In addition to opening Taiwan's service sector to mainland investors, the controversial Cross-Strait Trade in Services Agreement is more fundamentally an extension of an economic cooperation agreement. Liberalisation generally favours businesses with higher competitiveness, which in many cases means those with more capital. Conglomerates mostly fare better than mom-and-pop shops in the globalised economy.
During Taiwan's “economy miracle” from the 1950s to the 1990s, the success of local capitalists were to a substantial degree translated to the improvement in living standards of the Taiwanese majority through increases in workers' income and national wealth. The public, in return, supported pro-business policies that they could see as beneficial to their own interests. The exodus of Taiwanese manufacturers to nations with lower labour costs such as China, combined with Taiwan's sluggishness in building high value-added industries due to its overdependence on low-profit margin high-tech contract manufacturing, resulted in a decade-long income stagnation.
To make matters worse, local capital moves from job-creating investment to the purchase of limited commodities such as real estate, driving up home-prices, just as the rise of populous emerging markets such as mainland China and India drives up food and gas prices. As a result, a generation of people who saw their parents fulfil their dreams of economic independence and home ownership found themselves disfranchised by society.

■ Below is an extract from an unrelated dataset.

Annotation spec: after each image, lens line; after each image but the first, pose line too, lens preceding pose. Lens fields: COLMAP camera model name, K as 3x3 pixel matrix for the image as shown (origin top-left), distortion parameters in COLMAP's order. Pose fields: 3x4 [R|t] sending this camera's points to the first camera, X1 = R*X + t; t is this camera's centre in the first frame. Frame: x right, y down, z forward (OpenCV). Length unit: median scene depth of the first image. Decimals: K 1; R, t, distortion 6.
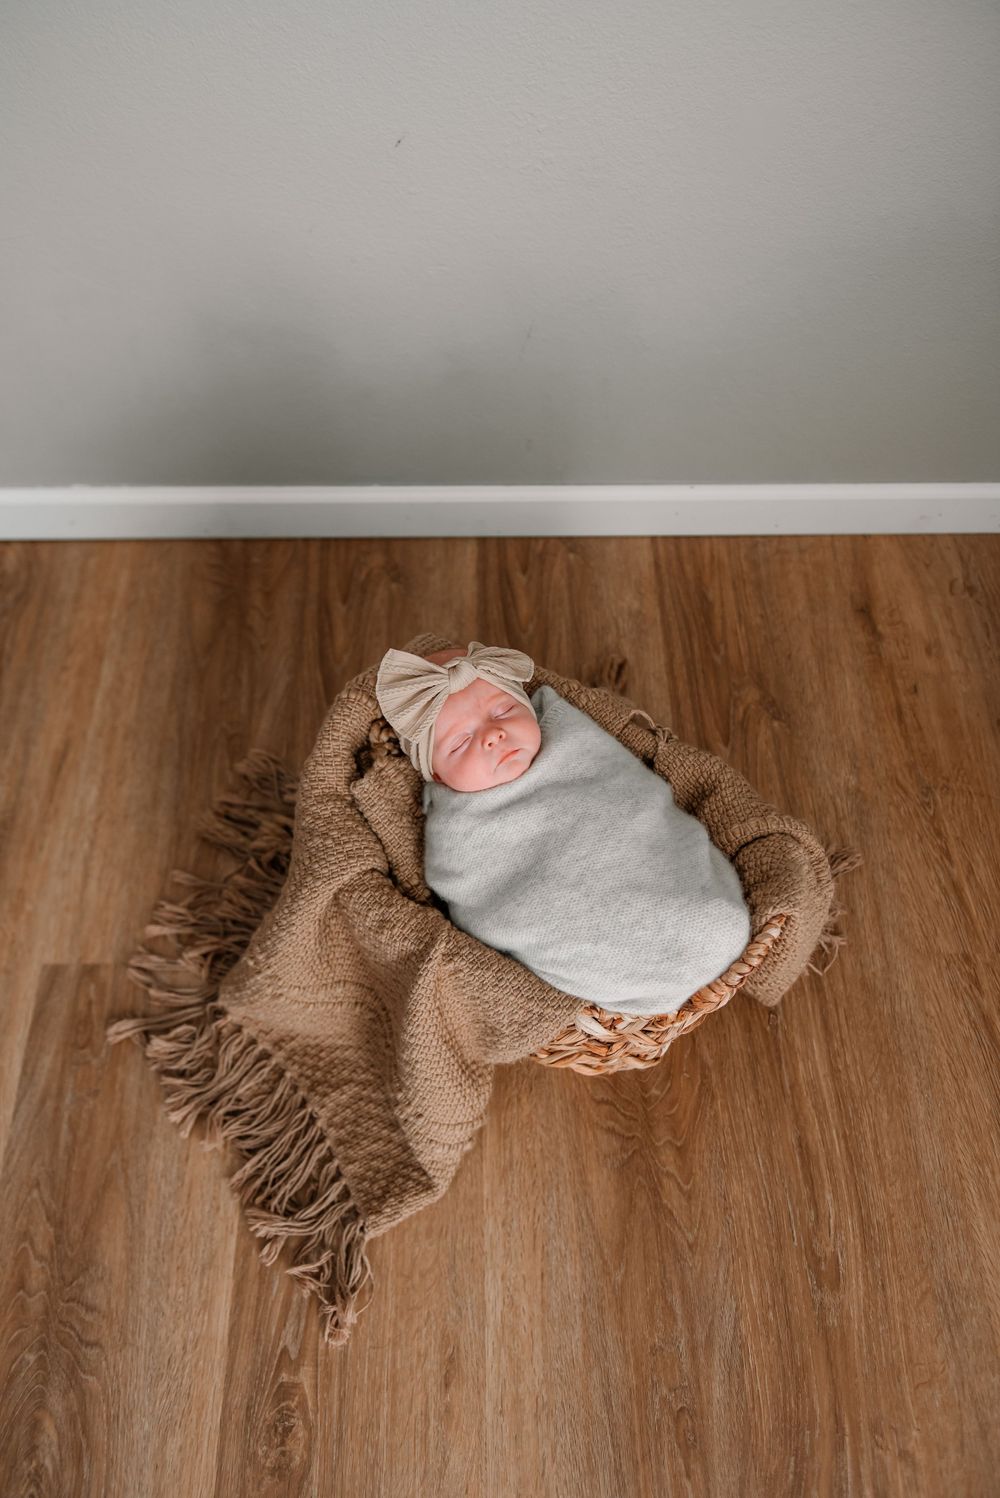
lens RADIAL K [[1191.3, 0, 500.0], [0, 1191.3, 749.0], [0, 0, 1]] dist [0.000462, -0.008730]
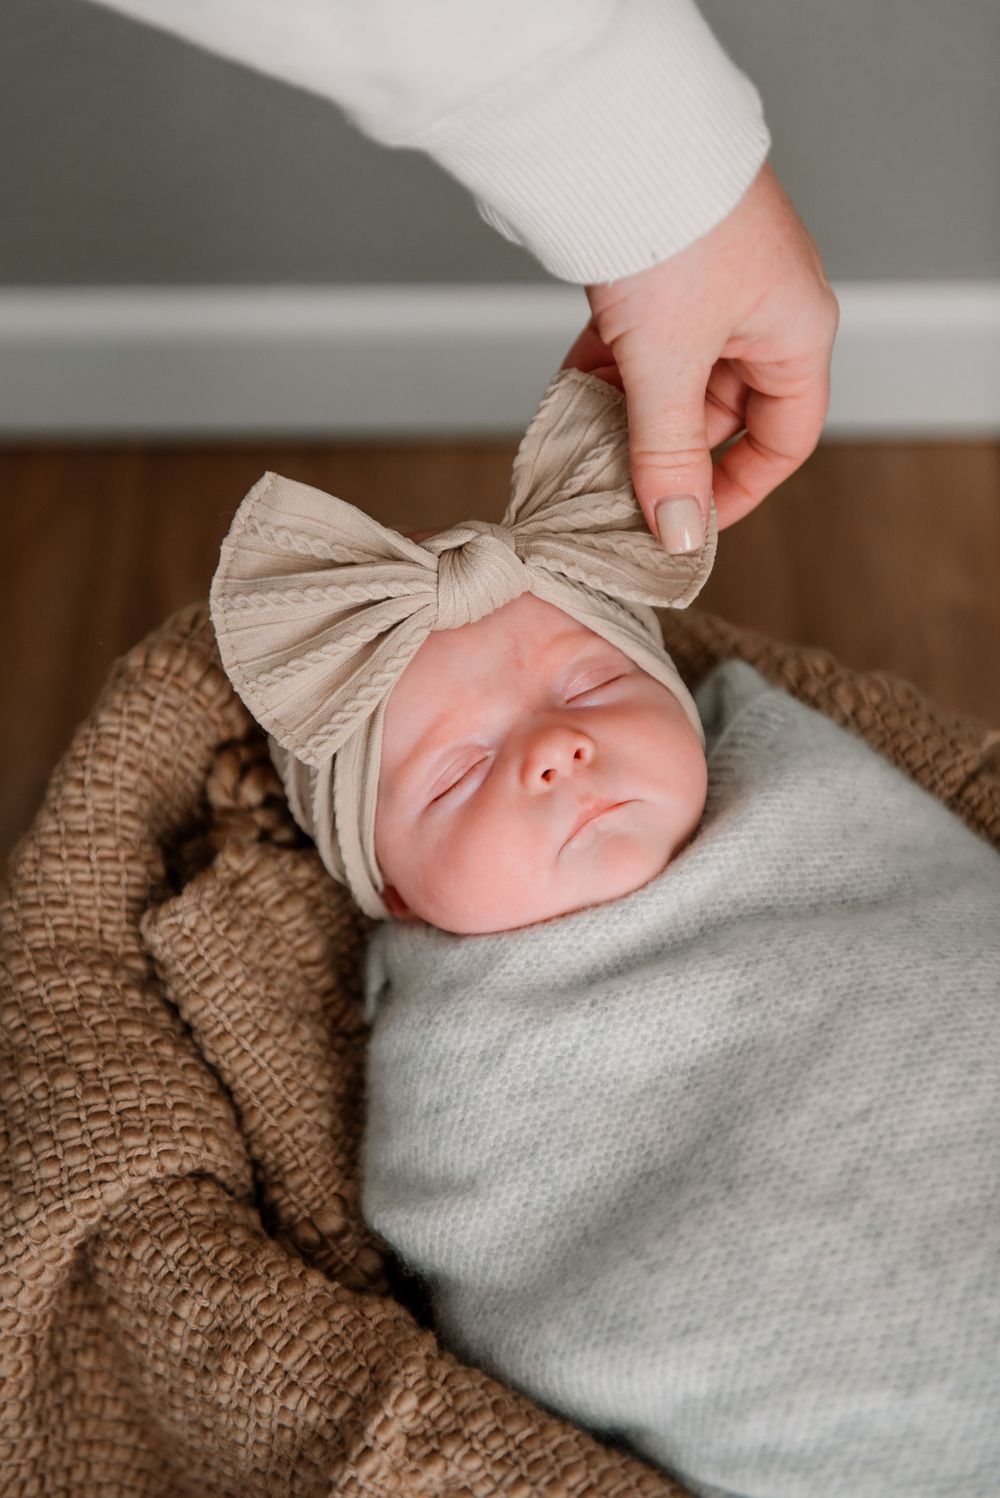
lens RADIAL K [[2603.9, 0, 500.0], [0, 2603.9, 749.0], [0, 0, 1]] dist [0.075339, 0.009221]
pose [[0.999048, 0.001940, -0.043592, 0.004620], [-0.009489, 0.984762, -0.173649, 0.100110], [0.042591, 0.173897, 0.983842, 0.261619]]
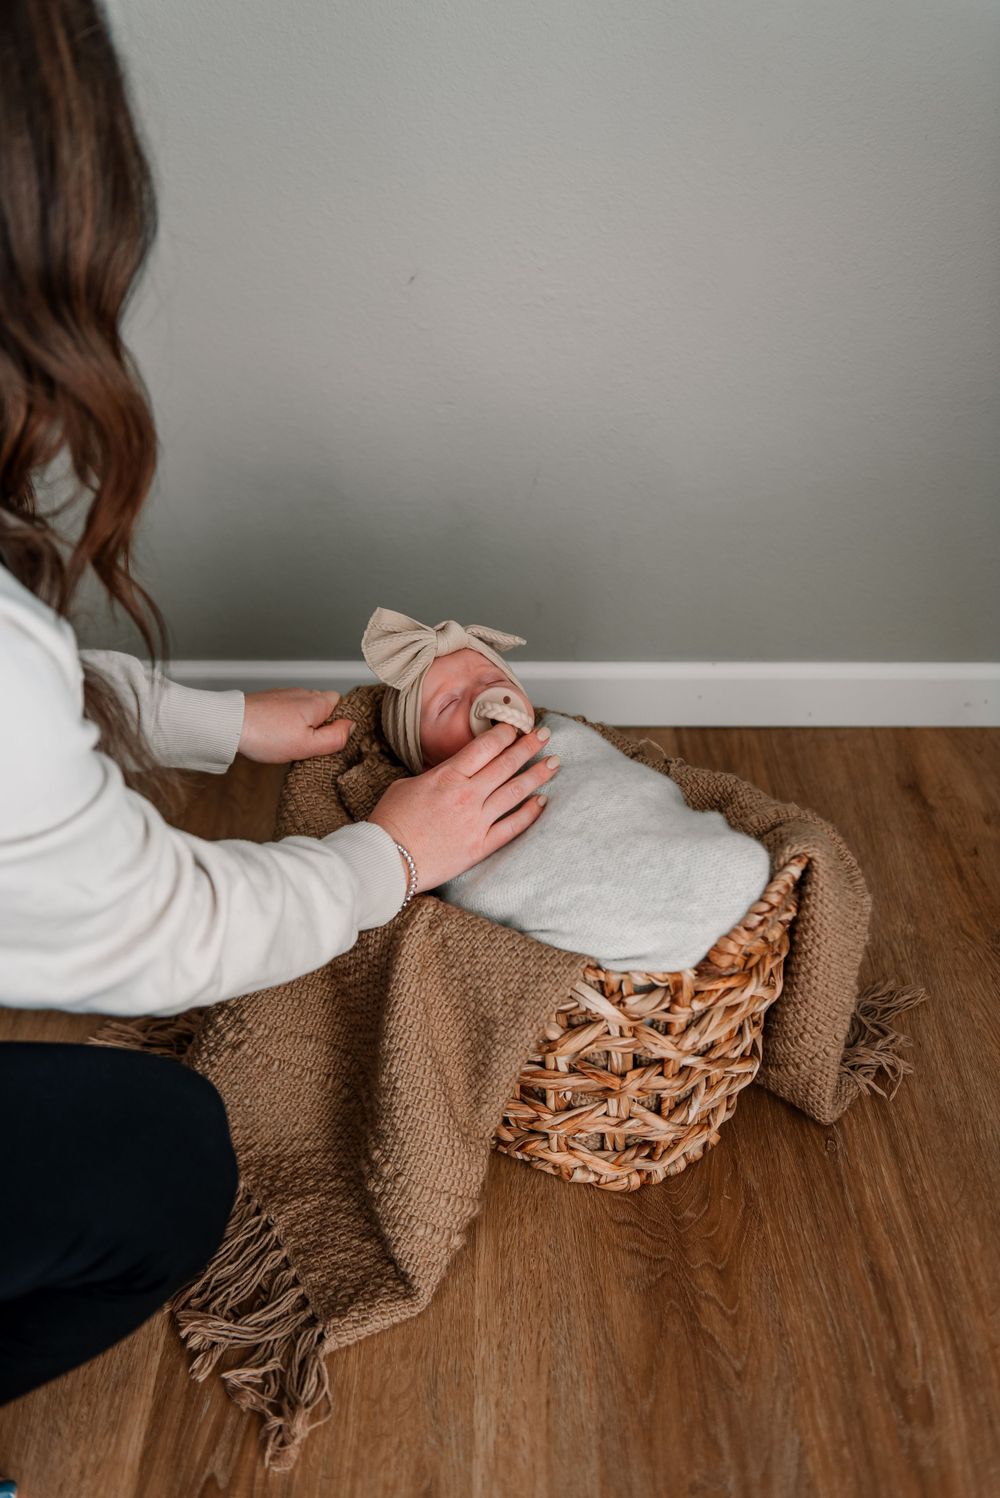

The millennials, Taiwan's best educated generation in terms of college enrollment rates, found themselves underpaid and underemployed. In this light, it would have been a surprise if the younger generation maintained their parents' faith in pro-business and pro-trade policies.
One can tell that income inequality has become a major issue when a book on the statistics and history of world inequality gains blockbuster status. The new book by French economist Thomas Piketty, titled “Capital in the Twenty-First Century”, recently received global attention and was compared by prominent pundits as a watershed work. Nobel economics laureate Paul Krugman described it as “the most important economics book of the year - and maybe of the decade”.
In the book, Piketty compiles decades worth of available data from income and wealth records from the world's major economies. He tackles the question of wealth distribution with strong statistical analyses, engaging debates on the merit of free-trade capitalism and income inequality with strong statistical support - debates which the writer said have “long been based on an abundance of prejudice and a paucity of fact.”
Piketty rightly regards income inequality as more than a mere economic issue: “When the rate of return on capital exceeds the rate of growth of output and income, capitalism automatically generates arbitrary and unsustainable inequalities that radically undermine the meritocratic values on which democratic societies are based.”
Nowadays, the rich generally see rates of return on capital at around 5 per cent annually while rates of economic growth hover at around 1.5 per cent.
While Piketty challenges both the optimistic theory that wealth increase “raises all boats” and the gloomy prediction that capitalism will bring about an economic apocalypse, he regards postwar prosperity and the narrowing of the income gap not as a product of economic inevitability but of the abnormality of the catastrophic world wars, which wiped out the accumulated wealth of the “1 per cent” in the 1900s. In other words, without intervention, the widening of the income gap could be the norm, not the exception.
As Piketty points out, inequality is not necessarily bad in itself. Equalisation by strangling business will only make everyone poor. The government, however, should recognise the challenge of income inequality and realise that business as usual has to end. In the short-to-mid term, the government should incubate high value-added, innovative and job-creating businesses to replace high-pollution, high-energy-consumption and low-labor-margin industries as the engine of Taiwan's economy. It should also shift from traditional policies that tilt too much toward business owners. In the long term, the government should have measures ready to absorb the impact of industrial automation so that the wealth created by increasingly capable machines will not be shared only among people with the capital to own them.